Стоял страшный холод. В конвенте, где ему предстояло читать лекцию, у него от холода зуб на зуб не попадал. Сначала казалось, что яркое солнце, с манящей улыбкой заглядывающее в окно, быстро прогонит ледяную стужу, но нет, мороз крепчал, и уже поговаривали, что на улочках Кёльна от холода погибло много нищих. В гавани прочно застряли лодки, на складах каменела рыба.

Штайнер повернулся к заиндевевшему окну и смотрел, как закутанные люди торопливо пробираются по наледи. Во всех углах снова кипели дискуссии. Конечно, магистры тоже соберутся в судебном зале и смогут защищать свое мнение, но почему все должно крутиться исключительно вокруг одного и того же? Неужели они использовали затмение Солнца как предлог для очередной свары?

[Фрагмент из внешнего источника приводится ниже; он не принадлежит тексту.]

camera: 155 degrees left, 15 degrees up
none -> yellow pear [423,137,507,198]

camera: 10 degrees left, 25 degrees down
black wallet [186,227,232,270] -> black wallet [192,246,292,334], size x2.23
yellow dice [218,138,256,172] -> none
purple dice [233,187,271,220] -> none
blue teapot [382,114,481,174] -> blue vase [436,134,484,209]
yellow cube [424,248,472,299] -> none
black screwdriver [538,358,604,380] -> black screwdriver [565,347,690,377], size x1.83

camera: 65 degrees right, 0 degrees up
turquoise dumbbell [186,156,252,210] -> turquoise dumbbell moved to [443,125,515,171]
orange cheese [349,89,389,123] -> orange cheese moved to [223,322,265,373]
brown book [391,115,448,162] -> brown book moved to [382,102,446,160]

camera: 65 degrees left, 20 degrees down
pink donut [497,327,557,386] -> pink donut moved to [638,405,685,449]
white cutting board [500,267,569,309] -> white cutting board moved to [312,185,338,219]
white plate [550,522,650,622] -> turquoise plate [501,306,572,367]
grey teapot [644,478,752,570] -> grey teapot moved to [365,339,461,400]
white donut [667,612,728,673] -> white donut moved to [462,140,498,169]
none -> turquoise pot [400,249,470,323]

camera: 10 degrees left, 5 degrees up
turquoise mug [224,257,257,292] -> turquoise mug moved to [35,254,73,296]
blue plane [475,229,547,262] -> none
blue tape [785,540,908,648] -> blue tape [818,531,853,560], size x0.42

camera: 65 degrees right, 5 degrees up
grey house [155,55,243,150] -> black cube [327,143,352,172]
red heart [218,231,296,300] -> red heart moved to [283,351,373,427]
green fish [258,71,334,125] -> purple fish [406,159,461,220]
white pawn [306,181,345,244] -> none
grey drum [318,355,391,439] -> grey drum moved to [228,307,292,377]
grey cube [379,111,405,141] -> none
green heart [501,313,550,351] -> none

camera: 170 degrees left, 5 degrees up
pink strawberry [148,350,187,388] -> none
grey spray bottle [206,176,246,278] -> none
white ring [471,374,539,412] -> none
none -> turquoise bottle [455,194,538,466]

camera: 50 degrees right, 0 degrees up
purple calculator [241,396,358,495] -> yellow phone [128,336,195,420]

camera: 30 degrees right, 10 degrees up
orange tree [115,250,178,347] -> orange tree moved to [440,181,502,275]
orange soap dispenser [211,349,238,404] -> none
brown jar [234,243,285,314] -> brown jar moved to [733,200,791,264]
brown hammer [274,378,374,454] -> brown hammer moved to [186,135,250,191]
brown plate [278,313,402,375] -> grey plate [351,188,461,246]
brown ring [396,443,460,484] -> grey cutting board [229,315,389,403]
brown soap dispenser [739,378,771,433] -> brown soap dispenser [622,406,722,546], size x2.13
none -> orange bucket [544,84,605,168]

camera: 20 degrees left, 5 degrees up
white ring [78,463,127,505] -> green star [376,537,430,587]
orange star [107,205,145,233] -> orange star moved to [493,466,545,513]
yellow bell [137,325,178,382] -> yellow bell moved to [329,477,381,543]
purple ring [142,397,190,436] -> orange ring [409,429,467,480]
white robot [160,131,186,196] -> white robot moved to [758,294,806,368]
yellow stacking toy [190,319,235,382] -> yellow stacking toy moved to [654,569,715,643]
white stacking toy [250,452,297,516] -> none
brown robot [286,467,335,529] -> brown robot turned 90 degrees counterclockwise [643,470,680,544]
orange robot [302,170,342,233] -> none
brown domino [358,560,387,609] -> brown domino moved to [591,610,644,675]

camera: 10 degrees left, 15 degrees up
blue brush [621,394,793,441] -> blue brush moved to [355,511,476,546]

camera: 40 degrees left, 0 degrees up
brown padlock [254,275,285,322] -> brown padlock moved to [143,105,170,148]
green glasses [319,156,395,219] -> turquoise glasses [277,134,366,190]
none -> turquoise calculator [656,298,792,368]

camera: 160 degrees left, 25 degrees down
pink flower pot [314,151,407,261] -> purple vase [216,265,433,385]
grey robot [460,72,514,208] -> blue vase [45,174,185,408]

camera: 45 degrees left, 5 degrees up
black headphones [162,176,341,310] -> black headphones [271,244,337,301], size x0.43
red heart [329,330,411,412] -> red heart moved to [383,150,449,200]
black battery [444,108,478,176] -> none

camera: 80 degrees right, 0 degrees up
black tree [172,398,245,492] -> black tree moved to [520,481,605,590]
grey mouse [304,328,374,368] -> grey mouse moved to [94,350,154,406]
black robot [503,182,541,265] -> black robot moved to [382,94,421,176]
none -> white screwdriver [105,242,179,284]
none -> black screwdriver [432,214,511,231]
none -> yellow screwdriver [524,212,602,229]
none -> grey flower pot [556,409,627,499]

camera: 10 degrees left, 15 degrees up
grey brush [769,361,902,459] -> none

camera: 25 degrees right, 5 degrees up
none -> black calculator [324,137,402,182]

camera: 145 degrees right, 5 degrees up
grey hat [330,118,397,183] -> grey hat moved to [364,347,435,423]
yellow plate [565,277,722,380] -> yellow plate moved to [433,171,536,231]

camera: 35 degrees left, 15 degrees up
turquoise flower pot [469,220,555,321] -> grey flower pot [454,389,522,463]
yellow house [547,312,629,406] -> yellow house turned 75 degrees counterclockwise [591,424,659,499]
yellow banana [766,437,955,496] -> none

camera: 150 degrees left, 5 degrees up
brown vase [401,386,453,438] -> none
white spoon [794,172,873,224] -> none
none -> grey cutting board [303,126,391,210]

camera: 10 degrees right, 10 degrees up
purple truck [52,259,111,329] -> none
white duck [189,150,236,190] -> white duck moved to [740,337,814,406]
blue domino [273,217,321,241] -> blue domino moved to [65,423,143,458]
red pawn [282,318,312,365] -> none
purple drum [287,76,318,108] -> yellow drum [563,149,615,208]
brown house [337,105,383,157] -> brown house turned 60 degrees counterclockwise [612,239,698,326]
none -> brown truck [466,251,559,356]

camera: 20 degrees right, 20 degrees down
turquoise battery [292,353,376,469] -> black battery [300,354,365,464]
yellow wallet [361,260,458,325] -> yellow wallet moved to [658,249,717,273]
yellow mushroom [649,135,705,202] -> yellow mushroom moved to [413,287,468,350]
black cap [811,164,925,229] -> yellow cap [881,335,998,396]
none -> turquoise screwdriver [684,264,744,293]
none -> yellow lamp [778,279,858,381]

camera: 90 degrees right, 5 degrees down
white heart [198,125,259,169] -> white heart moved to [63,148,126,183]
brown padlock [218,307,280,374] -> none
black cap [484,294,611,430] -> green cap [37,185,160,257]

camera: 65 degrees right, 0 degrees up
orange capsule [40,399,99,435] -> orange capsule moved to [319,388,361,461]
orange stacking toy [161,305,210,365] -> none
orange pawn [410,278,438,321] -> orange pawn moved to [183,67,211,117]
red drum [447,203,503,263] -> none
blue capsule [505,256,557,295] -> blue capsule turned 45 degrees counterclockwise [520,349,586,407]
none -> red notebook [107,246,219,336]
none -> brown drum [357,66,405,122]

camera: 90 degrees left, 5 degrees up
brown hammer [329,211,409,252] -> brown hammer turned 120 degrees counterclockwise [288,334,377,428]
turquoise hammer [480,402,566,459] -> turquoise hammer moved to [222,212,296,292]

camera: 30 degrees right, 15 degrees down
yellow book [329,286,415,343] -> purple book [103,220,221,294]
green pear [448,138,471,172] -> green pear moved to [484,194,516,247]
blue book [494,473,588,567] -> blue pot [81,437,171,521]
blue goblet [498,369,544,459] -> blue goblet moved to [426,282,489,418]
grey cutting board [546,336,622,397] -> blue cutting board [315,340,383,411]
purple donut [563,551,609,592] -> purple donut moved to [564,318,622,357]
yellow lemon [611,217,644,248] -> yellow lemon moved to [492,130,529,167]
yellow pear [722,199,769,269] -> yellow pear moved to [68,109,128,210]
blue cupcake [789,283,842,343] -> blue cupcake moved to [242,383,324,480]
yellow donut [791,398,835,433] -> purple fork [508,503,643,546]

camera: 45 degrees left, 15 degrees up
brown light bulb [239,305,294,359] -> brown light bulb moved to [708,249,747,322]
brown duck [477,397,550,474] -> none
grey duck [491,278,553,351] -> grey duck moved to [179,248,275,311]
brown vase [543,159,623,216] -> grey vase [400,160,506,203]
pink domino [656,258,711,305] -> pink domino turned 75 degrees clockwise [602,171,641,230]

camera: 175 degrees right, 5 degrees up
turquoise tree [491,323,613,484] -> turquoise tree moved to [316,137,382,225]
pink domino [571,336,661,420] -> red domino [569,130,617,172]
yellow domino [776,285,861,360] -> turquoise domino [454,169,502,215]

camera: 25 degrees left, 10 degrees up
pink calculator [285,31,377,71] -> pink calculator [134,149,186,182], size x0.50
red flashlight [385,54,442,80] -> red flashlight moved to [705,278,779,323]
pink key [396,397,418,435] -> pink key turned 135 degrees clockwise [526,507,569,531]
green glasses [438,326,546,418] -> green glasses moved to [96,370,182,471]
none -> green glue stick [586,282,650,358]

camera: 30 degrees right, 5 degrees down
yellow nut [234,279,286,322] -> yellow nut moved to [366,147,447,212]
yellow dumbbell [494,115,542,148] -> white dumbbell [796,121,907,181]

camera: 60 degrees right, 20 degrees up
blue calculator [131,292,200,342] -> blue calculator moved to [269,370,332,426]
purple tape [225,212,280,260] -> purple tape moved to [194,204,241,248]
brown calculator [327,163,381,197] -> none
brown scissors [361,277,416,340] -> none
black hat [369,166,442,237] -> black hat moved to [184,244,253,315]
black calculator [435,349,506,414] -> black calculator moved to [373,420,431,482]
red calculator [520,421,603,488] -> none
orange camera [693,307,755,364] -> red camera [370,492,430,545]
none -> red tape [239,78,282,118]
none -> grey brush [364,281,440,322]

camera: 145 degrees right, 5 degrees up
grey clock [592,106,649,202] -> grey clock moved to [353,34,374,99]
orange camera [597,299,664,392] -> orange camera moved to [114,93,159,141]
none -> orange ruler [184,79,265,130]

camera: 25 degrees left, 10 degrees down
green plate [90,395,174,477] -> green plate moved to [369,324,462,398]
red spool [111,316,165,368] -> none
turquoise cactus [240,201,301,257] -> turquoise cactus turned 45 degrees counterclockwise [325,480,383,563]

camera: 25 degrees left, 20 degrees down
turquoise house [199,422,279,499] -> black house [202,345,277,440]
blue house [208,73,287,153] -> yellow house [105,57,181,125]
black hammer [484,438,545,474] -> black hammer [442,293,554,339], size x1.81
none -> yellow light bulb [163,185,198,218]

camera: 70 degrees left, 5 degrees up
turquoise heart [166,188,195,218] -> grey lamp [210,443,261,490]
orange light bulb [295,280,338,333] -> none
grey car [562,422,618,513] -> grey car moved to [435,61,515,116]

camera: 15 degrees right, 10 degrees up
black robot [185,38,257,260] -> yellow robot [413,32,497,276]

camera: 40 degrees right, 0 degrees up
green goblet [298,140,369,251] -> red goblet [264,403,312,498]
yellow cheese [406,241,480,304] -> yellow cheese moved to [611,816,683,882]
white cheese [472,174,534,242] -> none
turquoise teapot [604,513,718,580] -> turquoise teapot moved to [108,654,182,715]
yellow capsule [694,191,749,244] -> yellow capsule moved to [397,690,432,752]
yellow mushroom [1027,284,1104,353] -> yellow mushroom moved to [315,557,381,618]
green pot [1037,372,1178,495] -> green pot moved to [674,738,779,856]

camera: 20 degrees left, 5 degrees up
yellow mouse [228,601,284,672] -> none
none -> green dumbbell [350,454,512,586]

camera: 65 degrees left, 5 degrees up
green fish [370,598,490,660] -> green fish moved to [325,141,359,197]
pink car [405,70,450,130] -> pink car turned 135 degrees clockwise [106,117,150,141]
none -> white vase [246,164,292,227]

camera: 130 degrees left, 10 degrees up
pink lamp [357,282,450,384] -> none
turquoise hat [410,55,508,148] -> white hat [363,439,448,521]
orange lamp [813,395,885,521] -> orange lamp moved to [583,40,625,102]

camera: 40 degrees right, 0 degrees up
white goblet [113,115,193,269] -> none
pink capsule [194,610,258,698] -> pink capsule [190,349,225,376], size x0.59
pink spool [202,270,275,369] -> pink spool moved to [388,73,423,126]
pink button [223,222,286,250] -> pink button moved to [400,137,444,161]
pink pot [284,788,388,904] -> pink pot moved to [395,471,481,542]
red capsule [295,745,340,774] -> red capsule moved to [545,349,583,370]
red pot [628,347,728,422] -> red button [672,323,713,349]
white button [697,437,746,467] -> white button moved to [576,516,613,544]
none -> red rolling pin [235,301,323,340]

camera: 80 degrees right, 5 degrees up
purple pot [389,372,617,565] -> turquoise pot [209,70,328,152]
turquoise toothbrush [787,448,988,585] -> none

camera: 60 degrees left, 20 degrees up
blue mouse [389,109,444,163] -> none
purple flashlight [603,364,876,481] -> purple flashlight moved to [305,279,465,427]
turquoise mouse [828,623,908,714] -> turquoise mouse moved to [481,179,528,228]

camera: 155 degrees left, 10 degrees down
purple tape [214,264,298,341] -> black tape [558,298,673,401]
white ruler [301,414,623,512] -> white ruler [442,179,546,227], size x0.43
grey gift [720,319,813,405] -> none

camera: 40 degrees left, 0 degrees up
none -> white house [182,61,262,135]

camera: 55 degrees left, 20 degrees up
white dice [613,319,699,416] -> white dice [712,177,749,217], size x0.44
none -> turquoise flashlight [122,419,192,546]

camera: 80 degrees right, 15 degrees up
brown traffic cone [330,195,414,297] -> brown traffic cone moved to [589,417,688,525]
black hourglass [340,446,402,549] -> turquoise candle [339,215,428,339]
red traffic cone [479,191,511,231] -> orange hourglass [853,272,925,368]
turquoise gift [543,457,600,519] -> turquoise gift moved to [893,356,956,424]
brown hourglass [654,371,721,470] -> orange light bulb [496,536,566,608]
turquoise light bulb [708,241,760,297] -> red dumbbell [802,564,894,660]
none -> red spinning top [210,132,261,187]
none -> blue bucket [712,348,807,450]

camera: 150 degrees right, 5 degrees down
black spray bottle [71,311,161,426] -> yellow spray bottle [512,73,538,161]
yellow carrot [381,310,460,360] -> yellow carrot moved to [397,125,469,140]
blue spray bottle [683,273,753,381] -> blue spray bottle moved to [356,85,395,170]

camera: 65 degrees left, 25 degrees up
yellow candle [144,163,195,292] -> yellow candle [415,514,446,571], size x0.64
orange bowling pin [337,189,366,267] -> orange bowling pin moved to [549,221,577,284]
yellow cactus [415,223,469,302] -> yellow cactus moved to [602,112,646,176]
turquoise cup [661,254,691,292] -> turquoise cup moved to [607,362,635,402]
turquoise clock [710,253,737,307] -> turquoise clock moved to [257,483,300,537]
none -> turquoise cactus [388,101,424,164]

— А какое мнение будете поддерживать вы, Штайнер? Мы уже много дней только об этом и толкуем, а вы всё молчите.

Он медленно повернул голову. Сзади стоял Рюдегер, один из самых пылких зачинщиков всех словесных поединков. Он-то их и начал. И этого Штайнер никогда ему не простит.

— А почему у меня должно быть мнение? Вы ведь говорите совсем не о процессе. Вы всё о старом спорите. Идея или вещь. Какой смысл? Разве это не одно и то же?

Худой, аскетичного вида магистр Рюдегер, перебравшийся в Кёльн из Гамбурга, внешне напоминал пребывающего в келье доброго святого, которому сквозь решетку протягивают миску с похлебкой.

— Как вы можете утверждать, что это бессмысленно, — прошипел он, — ведь речь идет об основах нашей науки.

— Вы как раз и собираетесь разрушить эти самые основы, — спокойно возразил Штайнер. — Вы снова начали позиционную войну. Какое отношение спор между реалистами и номиналистами может иметь к процессу против этой женщины?

— Какое отношение?! — Рюдегер едва сдерживался, чтобы не плюнуть Штайнеру в лицо. Ведь его спокойная невозмутимость даже хуже, чем яростное отстаивание противоположного мнения. Не должно уклоняться от дискуссии, это неслыханно.

— Я вам объясню, какое отношение этот спор имеет к процессу, — проговорил он, все больше оттесняя Штайнера к окну. — Один из магистров — я не хочу называть здесь никаких имен — считает, что следует, с учетом определенных позиций, обсудить аргументы, почему женщина не может учиться.

— Вам не кажется, что формулировка несколько туманна?